In 2017, an estimated 2.5 billion people will use social media, uploading roughly 300 million photos per day to Facebook alone. The volume of user generated content posted to social media is unprecedented, with many unaware of the legal implications online activity has on their intellectual property rights.

What people don’t realise, is that although they might technically retain the ownership of their uploaded content, social media platforms are largely permitted to do whatever they like with content uploaded onto their sites, including using, sharing and selling their users’ work.

In Australia, original material such as text, photos, images, video, and audio are protected under the Copyright Act 1968 (Cth). The Act defines the legally enforceable rights of creators of artistic and creative works, and applies nationally. Generally, the author or creator of a work is the copyright owner, with the exclusive rights to control the reproduction or display of the work, and the exclusive right to profit from the work.

Copyright owners can of course grant licences to allow others to use or profit from their work. Ordinarily, copyright owners grant licences to business associates for a benefit or commercial gain. Granting a licence is usually a carefully negotiated and considered transaction. In contrast, the users of social media platforms are often completely unaware that by signing up for a social media account, they are granting broad licences to the platforms to allow them to use their work, effectively losing their exclusive rights to control and profit from their work. Read on to find out how.

Licences hidden inside most terms of use

The use of a social networking platform is ultimately a contractual relationship between the user and the platform. When a user creates an account with a social platform, they must agree to a ‘Terms of Use’ policy, which represent the terms of the contract.

While variations exist, popular platforms such as Facebook, Instagram, Twitter, and LinkedIn all follow a common framework. While user terms typically state that users remain the owners of the content they share, by agreeing to the terms, users usually grant the platform a non-exclusive, royalty free, transferrable, sub-licensable, worldwide license to use content shared on the platform.

Effectively this means that once a user’s content is uploaded to social media, the user loses exclusive control over his/her content.

Mine, or theirs?

So, after agreeing to the terms of use, who has rights in a social media post – you, the media platform, or the general public?

My rights – Users of platforms such as Facebook, Instagram, Twitter, Linkedin and Snapchat technically retain ownership in the content that they share, although as we have seen, they’re no longer in exclusive control of their content.

Their rights – Social media platforms typically receive broad-reaching licences to use, share change and profit from user content shared on the platform. This means for example that they are free to reuse your holiday snaps in their advertisements, repost your opinions, or even sell your content or sub-licence the use your content to third parties.

Generally, deleting your post or your account will effectively revoke this licence, however, if the content has already been shared by the platform or other users it becomes difficult to enforce your rights.

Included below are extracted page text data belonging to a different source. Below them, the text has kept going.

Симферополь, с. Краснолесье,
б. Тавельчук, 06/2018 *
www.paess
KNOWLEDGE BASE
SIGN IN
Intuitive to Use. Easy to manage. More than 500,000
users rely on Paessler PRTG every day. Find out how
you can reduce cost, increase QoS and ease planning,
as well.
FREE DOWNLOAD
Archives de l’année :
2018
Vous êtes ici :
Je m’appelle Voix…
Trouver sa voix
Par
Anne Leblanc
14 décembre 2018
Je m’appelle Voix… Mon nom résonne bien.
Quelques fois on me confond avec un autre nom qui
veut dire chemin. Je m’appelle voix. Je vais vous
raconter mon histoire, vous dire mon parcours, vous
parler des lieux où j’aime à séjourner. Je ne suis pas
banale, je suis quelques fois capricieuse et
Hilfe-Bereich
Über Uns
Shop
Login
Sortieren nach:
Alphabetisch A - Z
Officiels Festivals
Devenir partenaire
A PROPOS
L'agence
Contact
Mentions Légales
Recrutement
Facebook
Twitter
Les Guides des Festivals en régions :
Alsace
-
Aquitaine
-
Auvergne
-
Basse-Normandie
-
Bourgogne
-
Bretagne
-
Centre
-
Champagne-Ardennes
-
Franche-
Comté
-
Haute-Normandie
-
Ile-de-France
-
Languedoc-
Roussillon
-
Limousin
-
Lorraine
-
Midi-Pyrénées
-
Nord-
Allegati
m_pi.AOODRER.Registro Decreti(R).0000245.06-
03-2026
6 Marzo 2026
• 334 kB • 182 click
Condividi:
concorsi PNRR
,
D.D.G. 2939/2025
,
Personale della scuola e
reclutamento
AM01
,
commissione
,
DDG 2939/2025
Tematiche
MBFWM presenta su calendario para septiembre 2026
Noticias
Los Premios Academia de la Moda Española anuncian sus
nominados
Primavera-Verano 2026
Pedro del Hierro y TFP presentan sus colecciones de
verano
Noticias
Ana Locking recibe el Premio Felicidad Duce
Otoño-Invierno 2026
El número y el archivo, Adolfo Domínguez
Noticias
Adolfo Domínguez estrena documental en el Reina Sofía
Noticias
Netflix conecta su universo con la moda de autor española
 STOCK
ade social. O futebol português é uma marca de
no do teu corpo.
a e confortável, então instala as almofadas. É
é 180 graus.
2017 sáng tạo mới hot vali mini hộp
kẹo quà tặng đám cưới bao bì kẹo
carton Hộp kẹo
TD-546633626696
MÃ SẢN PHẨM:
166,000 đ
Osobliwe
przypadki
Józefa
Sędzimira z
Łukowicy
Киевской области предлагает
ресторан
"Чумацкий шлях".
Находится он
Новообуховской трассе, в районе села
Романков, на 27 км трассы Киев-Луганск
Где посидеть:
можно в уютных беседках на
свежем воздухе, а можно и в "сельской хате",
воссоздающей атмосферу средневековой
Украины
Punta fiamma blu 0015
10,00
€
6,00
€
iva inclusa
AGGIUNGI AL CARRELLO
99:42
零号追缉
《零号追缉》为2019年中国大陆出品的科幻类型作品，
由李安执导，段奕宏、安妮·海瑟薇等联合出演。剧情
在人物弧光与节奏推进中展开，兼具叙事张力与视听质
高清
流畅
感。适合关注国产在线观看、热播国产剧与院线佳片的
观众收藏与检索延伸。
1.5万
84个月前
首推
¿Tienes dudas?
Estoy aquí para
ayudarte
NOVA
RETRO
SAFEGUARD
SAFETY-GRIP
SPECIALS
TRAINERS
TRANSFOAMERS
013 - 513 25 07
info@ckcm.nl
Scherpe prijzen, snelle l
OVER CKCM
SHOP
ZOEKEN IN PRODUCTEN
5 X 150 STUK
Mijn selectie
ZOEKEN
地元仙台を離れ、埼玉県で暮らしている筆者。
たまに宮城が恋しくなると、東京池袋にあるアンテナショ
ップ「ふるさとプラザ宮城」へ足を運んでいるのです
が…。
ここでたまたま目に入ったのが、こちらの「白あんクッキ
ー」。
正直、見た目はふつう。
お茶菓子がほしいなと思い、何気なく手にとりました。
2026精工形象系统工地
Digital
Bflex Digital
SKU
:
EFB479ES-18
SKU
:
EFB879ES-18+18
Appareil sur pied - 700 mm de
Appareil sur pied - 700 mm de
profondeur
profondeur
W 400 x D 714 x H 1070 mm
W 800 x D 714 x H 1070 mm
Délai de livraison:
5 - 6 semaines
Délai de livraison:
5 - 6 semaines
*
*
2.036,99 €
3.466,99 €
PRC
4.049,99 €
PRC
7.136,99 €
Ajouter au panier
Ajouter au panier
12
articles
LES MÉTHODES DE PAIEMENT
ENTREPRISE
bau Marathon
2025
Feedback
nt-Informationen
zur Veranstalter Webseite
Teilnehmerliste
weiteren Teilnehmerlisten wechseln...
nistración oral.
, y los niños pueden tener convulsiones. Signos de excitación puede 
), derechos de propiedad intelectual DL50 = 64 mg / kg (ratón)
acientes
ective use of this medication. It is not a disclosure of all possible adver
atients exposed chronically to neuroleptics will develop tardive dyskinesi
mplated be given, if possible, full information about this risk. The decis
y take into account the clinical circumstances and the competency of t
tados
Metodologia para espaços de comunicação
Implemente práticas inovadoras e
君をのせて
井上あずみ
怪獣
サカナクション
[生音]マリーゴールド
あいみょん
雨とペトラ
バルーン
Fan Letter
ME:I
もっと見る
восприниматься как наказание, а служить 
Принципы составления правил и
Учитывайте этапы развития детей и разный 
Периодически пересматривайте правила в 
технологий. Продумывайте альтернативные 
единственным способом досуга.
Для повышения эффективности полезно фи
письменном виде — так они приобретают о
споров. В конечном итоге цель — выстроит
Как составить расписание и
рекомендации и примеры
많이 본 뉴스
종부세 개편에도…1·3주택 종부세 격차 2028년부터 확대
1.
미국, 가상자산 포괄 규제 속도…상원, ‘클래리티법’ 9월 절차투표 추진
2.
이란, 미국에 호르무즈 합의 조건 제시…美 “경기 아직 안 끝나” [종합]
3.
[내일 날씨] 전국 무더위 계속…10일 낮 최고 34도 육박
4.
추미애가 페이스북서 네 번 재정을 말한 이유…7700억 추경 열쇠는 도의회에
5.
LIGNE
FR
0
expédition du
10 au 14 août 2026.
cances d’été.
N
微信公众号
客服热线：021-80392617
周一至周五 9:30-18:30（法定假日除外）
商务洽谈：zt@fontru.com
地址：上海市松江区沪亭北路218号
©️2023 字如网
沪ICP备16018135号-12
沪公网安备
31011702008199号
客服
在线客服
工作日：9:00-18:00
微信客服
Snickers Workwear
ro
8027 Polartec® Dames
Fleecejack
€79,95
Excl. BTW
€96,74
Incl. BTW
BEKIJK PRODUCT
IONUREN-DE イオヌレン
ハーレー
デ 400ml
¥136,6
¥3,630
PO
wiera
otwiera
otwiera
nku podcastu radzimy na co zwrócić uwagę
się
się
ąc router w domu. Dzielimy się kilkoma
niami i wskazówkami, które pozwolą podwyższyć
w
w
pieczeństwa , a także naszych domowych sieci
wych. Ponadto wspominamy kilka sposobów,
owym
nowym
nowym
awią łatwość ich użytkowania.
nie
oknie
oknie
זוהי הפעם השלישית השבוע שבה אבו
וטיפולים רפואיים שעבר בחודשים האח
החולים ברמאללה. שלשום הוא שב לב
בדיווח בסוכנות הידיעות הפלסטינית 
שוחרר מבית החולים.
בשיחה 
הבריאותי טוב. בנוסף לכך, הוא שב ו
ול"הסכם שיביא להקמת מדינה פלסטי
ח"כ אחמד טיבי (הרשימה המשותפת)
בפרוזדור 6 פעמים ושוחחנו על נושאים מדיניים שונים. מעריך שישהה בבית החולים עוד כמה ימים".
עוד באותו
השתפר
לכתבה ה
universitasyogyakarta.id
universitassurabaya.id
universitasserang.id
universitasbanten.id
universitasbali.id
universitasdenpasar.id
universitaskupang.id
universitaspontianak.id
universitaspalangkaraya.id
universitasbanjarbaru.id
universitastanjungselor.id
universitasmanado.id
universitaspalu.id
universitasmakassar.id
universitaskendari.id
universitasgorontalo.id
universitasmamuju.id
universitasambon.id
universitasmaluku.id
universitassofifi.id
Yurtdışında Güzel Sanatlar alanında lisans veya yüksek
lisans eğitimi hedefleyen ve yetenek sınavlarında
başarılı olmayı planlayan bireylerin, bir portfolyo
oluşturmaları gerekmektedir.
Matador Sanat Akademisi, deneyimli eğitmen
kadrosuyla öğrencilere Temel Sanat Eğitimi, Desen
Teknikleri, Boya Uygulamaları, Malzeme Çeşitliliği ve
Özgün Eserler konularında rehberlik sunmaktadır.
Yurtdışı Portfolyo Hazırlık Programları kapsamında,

It is also important to consider the realities of social media use. Once your content is out there, it is extremely easy for others to download, edit and share your work. Other platform users do not have any licence rights in your work, so the taking of user content by other users is technically copyright infringement. However, the difficulty of identifying perpetrators, coupled with the sheer volume of ‘infringement’ in the form of sharing, re-posting and re-use that goes on day to day, means that it is difficult to enforce your rights effectively.

What can you do?

Ultimately, posting content to social media platforms leads unavoidably to the compromise of your exclusive rights, and runs the risk of copyright infringement by other social media users. Users who choose to share content such as audio, images and video must be aware of the ways in which their rights can be limited, and ensure they take steps to protect their work where appropriate.

Top tips for protecting your content online:

  • Read the terms of use closely before registering and posting content to a social media platform;
  • Ensure your account’s privacy settings are tailored to your needs – limiting the number of people who can view your profile can help protect your content, while a public profile will carry more risk of copyright infringement;
  • Use watermarks to indicate to other platform users that you own the rights in your work;
  • If you are worried about your content being shared or re-used, deleting that content may be sufficient to terminate the licence; and
  • Social media is not appropriate to share any sensitive or valuable content you have created – there are many other less risky ways to promote and share your work.

Generally, social media represents a powerful tool which may be harnessed to help promote business ventures, advertise, or simply keep in touch. However, businesses and individuals must be aware of the risks of intellectual property infringement when posting content to social media platforms.